Qlm GradientDescent very slow with lightning.gpu

The problem is with Gradient Descent optimizer from pennylane and lightning.gpu compatibility I guess?

When I use default.qubit the optimizer step runs in a few seconds, when using lightning.gpu it hasn’t yet finished after 10 minutes with GPU or without GPU.

I don’t even know what to do, lightning.gpu without a GPU defaults to the CPU so I thought it should perform the same as the default.qubit.

SOLUTION: parameter-shift was just extremely slow

Hey @ilmars_kuhtarskis! Welcome to the forum :smiley:!

It really depends on your application. It sounds like you’re running code that uses a relatively low number of qubits (<<20). In that regime, Lightning-GPU isn’t going to outperform lightning qubit, possibly not even default qubit. Lightning-GPU is really meant for high qubit counts :).

1 Like

I could accept this answer if the speed difference wasn’t too big, but the default qubit takes 10 seconds for my code, but the lightning qubit hadn’t finished after 30 minutes.

How come lightning.qubit is so much better for everything else multiple x speedup, sometimes even more than 10x speedup, but here it is because it is ‘lightning qubit’. It is obviosuly better, I am just trying to find out what is the problem with the pennylane optimizer

Does setting diff_method="adjoint" help? It could be that lightning is defaulting to parameter-shift, which is going to be slower.

1 Like

I tried parameter-shift on default.qubit and it seems it is also taking really long now, I need to change my code for it to work for lightning.gpu becase some support issues… and check if it fixes the problem.

I think you are correct, I will update tomorrow!
Thank you, I definitely would not have figured this out by myself.

1 Like

Great! Let us know if the behaviour still persists. At that point, it would be great to get a full code example and for you to share your package versions :slight_smile:

1 Like

I couldn’t figure out how to get the exp val of all 0s state without support errors for the adjoint diff_method, so I just switched to finite_diff, hopefully it is not that bad.
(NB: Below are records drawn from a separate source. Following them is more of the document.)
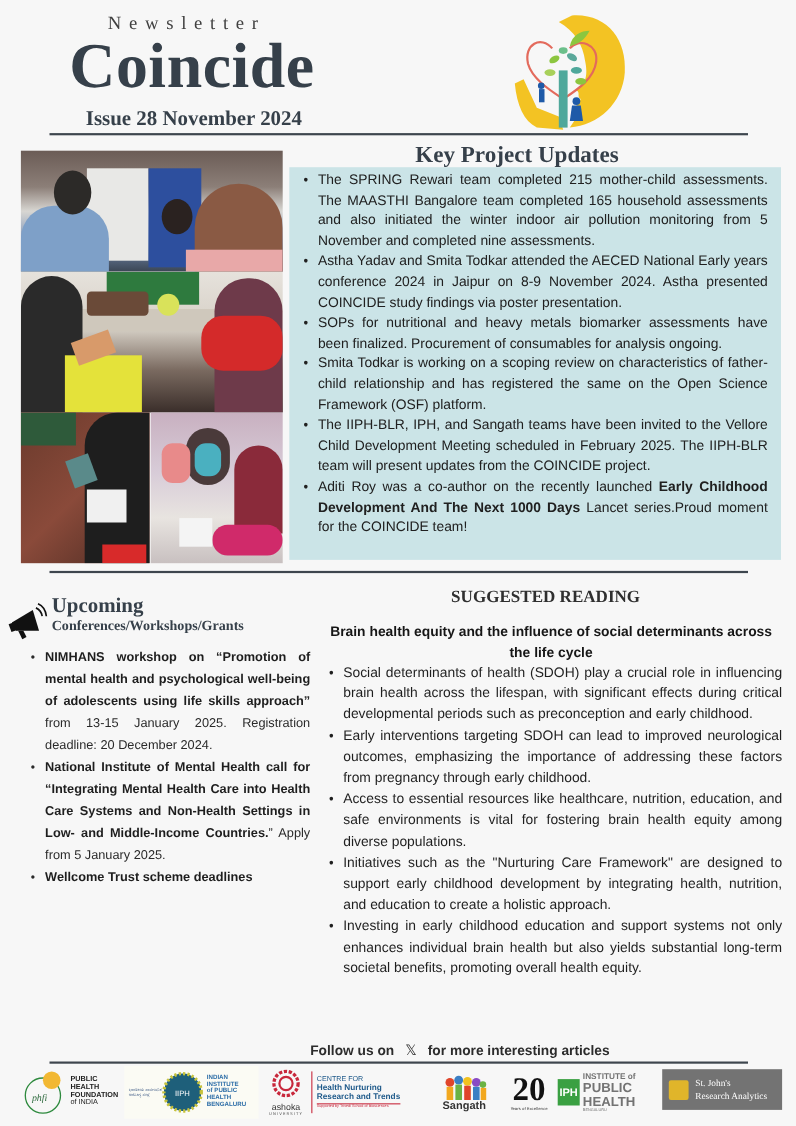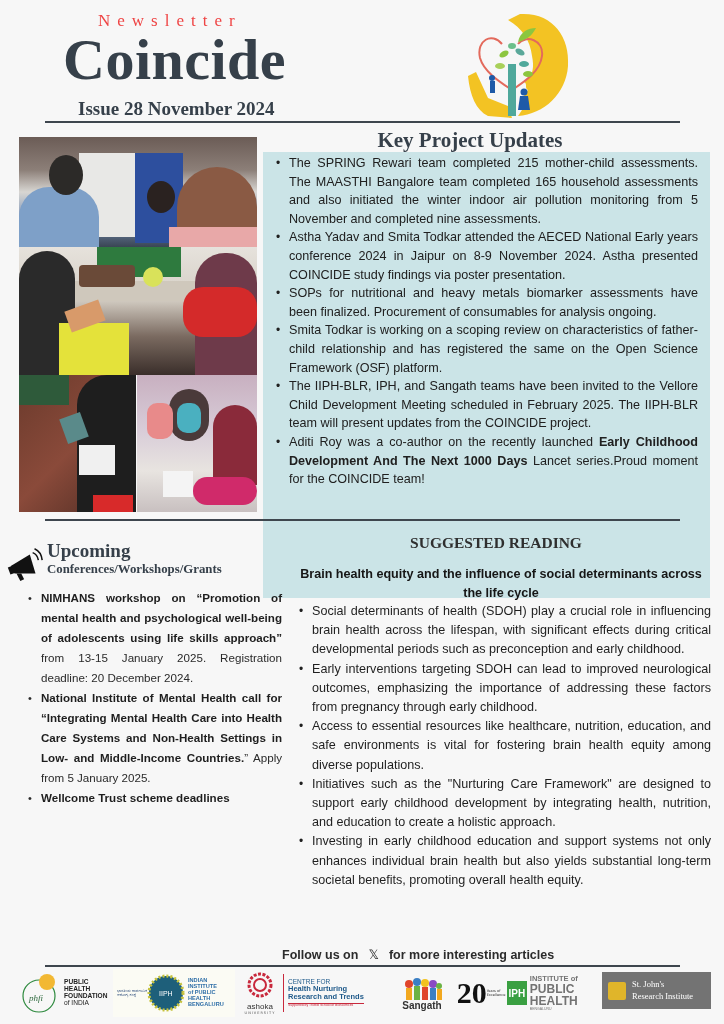--- a/index.html
+++ b/index.html
@@ -7,7 +7,7 @@
   body { position: relative; font-family: "DejaVu Sans", sans-serif; color: #1f1f1f; }
 
   
-  .nl-label { position: absolute; left: 98px; top: 11px; font-size: 17px; letter-spacing: 7px; color: #ef4444; font-family: "Liberation Serif", serif; }
+  .nl-label { position: absolute; left: 98px; top: 11px; font-size: 17px; letter-spacing: 7px; color: #404040; font-family: "Liberation Serif", serif; }
   .title { position: absolute; left: 63px; top: 28px; font-size: 58px; font-weight: bold; color: #36404a; font-family: "Liberation Serif", serif; letter-spacing: 0.5px; line-height: 1.1; }
   .issue { position: absolute; left: 65px; top: 98px; font-size: 19px; font-weight: bold; color: #36404a; font-family: "Liberation Serif", serif; margin-left: 13px; }
   .rule { position: absolute; height: 2px; background: #3e464e; }

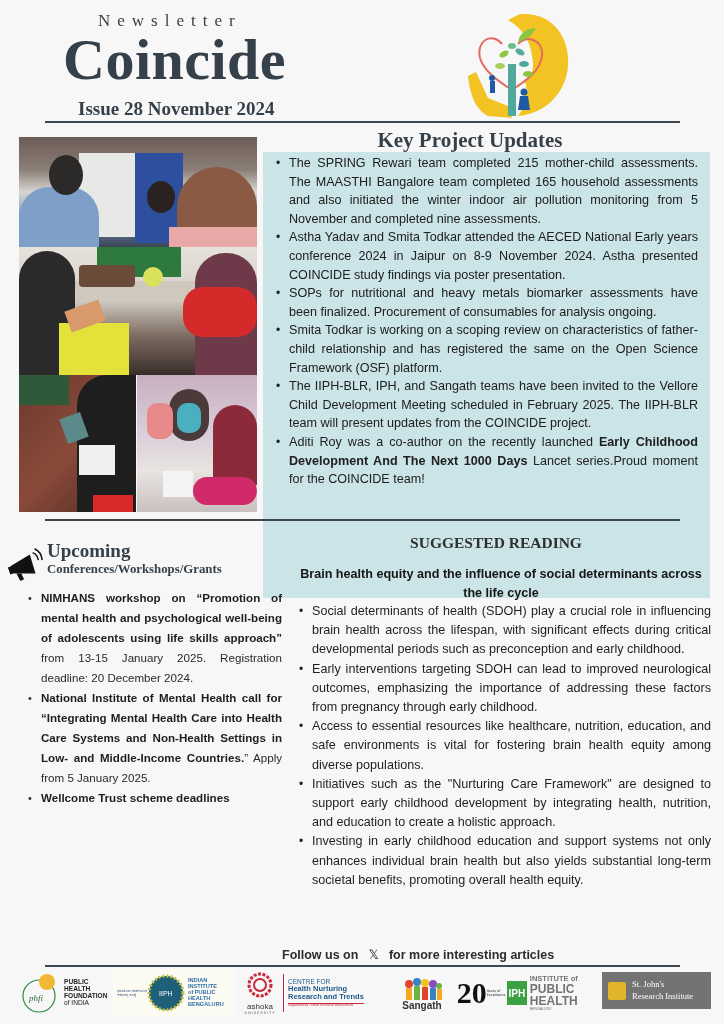--- a/index.html
+++ b/index.html
@@ -20,7 +20,7 @@
 
   
   .ku-title { position: absolute; left: 260px; top: 128px; width: 420px; text-align: center; font-size: 21px; font-weight: bold; color: #36404a; font-family: "Liberation Serif", serif; }
-  .ku-box { position: absolute; left: 263px; top: 152px; width: 447px; height: 446px; background: #cbe4e7; padding: 2px 12px 0 12px; }
+  .ku-box { position: absolute; left: 263px; top: 152px; width: 447px; height: 357px; background: #cbe4e7; padding: 2px 12px 0 12px; }
   .ku-list { list-style: none; }
   .ku-list li { position: relative; padding-left: 14px; font-size: 12.6px; line-height: 18.6px; text-align: justify; color: #202020; font-family: "Liberation Sans", sans-serif; }
   .ku-list li::before { content: "•"; position: absolute; left: 1px; top: 0; font-size: 12px; }

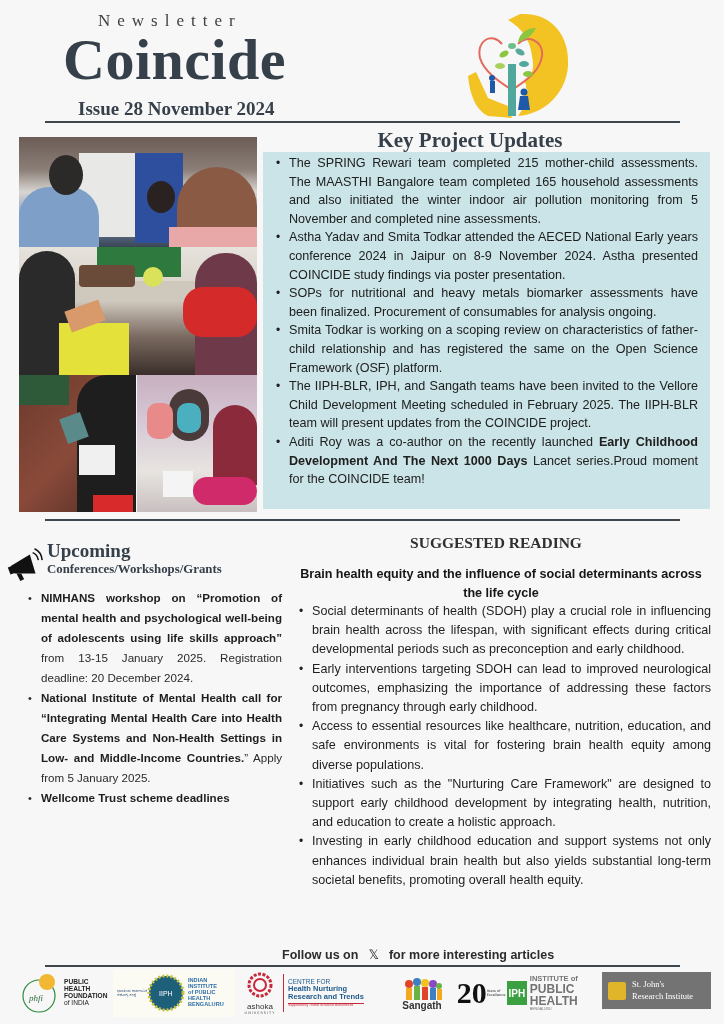--- a/index.html
+++ b/index.html
@@ -226,7 +226,7 @@
     <div style="font-size:10px; font-weight:bold; color:#333; font-family:'Liberation Sans',sans-serif;">Sangath</div>
   </div>
 
-  <div class="lg" style="left:438px; width:48px; flex-direction:row; justify-content:center;">
+  <div class="lg" style="left:438px; width:48px; flex-direction:column; justify-content:center;">
     <div style="font-size:30px; font-weight:bold; color:#111; font-family:'Liberation Serif',serif; line-height:1;">20</div>
     <div style="font-size:3.5px; color:#333;">Years of Excellence</div>
   </div>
If you have a solution it would be nice though :smiley:

I am using qml 0.30 cuda 11.7. I will try maybe param-shift isn’t that slow on a supercomputer If it is much more better than finite_diff/adjoint.
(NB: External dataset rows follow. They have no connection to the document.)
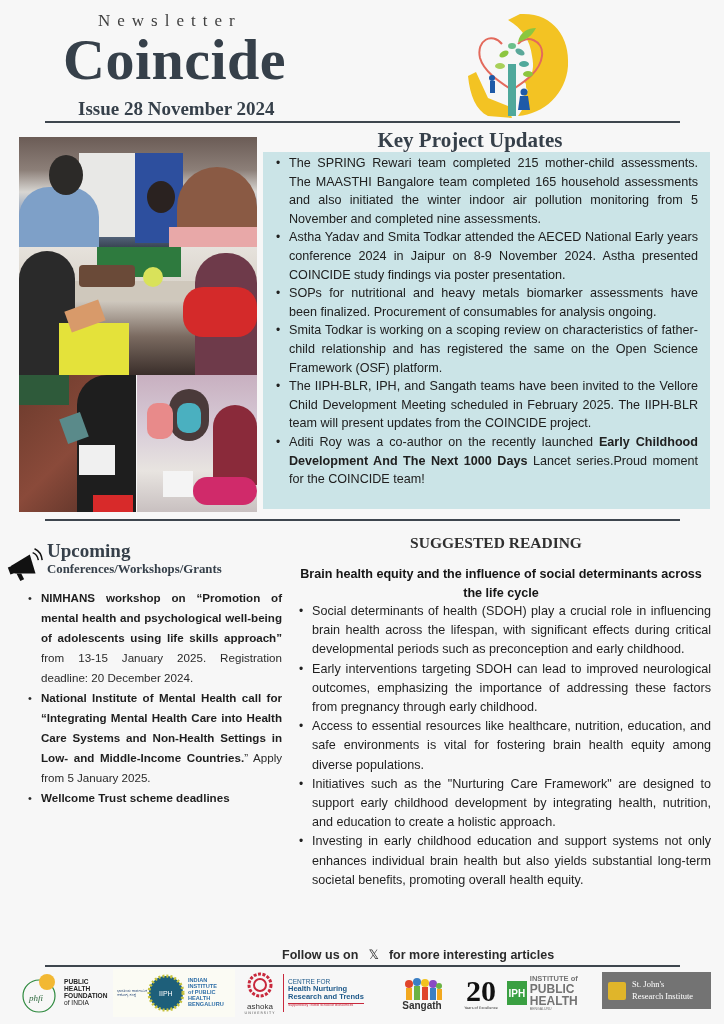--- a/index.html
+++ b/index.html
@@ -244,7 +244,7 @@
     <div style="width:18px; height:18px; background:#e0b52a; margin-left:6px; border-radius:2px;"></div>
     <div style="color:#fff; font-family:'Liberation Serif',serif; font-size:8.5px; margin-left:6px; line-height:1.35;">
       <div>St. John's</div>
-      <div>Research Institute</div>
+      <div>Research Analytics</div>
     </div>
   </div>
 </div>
Here is my circuit, I think it is just stolen from kernel tutorial:

def layer(x, params, wires, i0=0, inc=1):
    """Building block of the embedding ansatz"""
    i = i0
    for j, wire in enumerate(wires):
        qml.Hadamard(wires=[wire])
        qml.RZ(x[i % len(x)], wires=[wire])
        i += inc
        qml.RY(params[0, j], wires=[wire])

    qml.broadcast(unitary=qml.CRZ, pattern="ring", wires=wires, parameters=params[1])
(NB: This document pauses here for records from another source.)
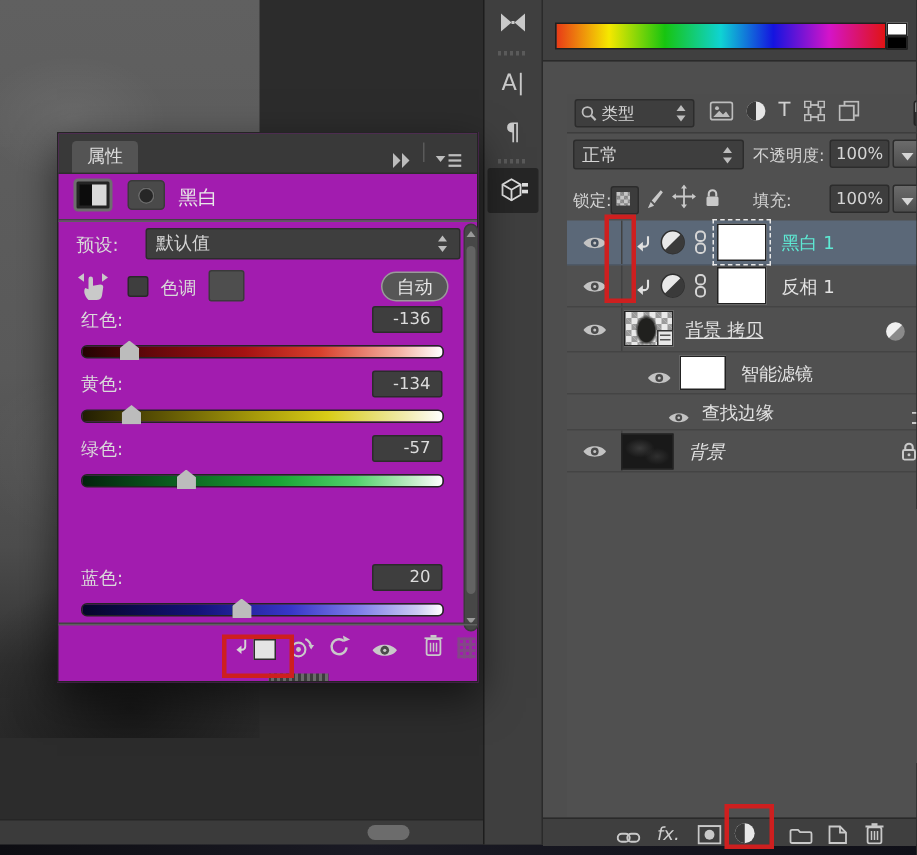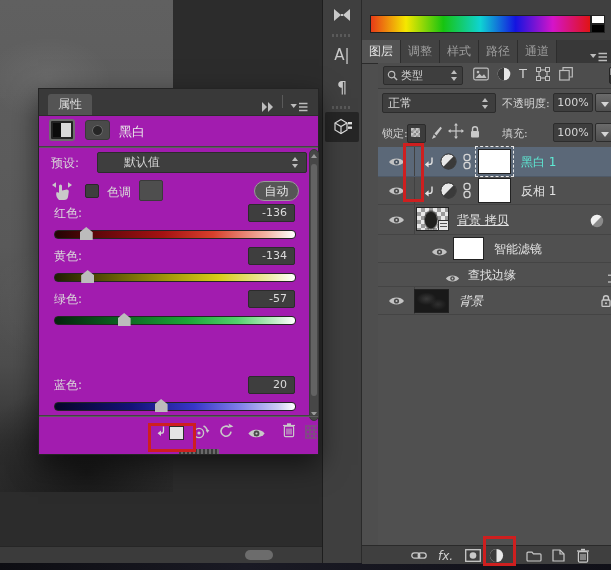--- a/index.html
+++ b/index.html
@@ -166,25 +166,6 @@
       <div class="abs sw-b"></div>
     </div>
 
-    <div class="abs tab-bar">
-      <div class="ptab active">图层</div>
-      <div class="ptab">调整</div>
-      <div class="ptab">样式</div>
-      <div class="ptab">路径</div>
-      <div class="ptab">通道</div>
-      <div class="tabbar-rest">
-        <div style="position:absolute;right:4px;top:7px;">
-          <svg width="17" height="10" viewBox="0 0 17 10">
-              <path d="M0 2 l3.2 4 3.2-4 Z" fill="#bdbdbd"></path>
-              <g stroke="#bdbdbd" stroke-width="1.5">
-                <line x1="8.5" y1="1.5" x2="17" y2="1.5"></line>
-                <line x1="8.5" y1="5" x2="17" y2="5"></line>
-                <line x1="8.5" y1="8.5" x2="17" y2="8.5"></line>
-              </g>
-            </svg>
-        </div>
-      </div>
-    </div>
 
     <div class="abs lp-body">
def ansatz(x, params, wires):
    """The embedding ansatz"""
    for j, layer_params in enumerate(params):
        layer(x, layer_params, wires, i0=j * len(wires))

#check if I need batch_obs
dev = qml.device("lightning.gpu", wires=num_wires, shots=None)
wires = dev.wires.tolist()

@qml.qnode(dev, interface="autograd", diff_method="finite-diff")
def kernel(x1, x2, params):
    ansatz(x1, params, wires=wires)
    qml.adjoint(ansatz)(x2, params, wires=wires)
    #return probability of all 0 state
    return qml.expval(qml.Projector([0]*num_wires, wires=wires))

I got adjoint to work and it is just as fast as backprop on the CPU and GPU it’s amazing!

I replaced the kernel function with this:

@qml.qnode(dev, interface="autograd", diff_method="adjoint") 
def kernel_circuit(x1, x2, params):
    ansatz(x1, params, wires=wires)
    qml.adjoint(ansatz)(x2, params, wires=wires)
    return [qml.expval(qml.PauliZ(w)) for w in wires]

def kernel(x1, x2, params):
    expectations = kernel_circuit(x1, x2, params)
    return np.prod(expectations)

Oh that’s awesome! Glad you were able to get this resolved :grin:. If there’s anything else do let us know!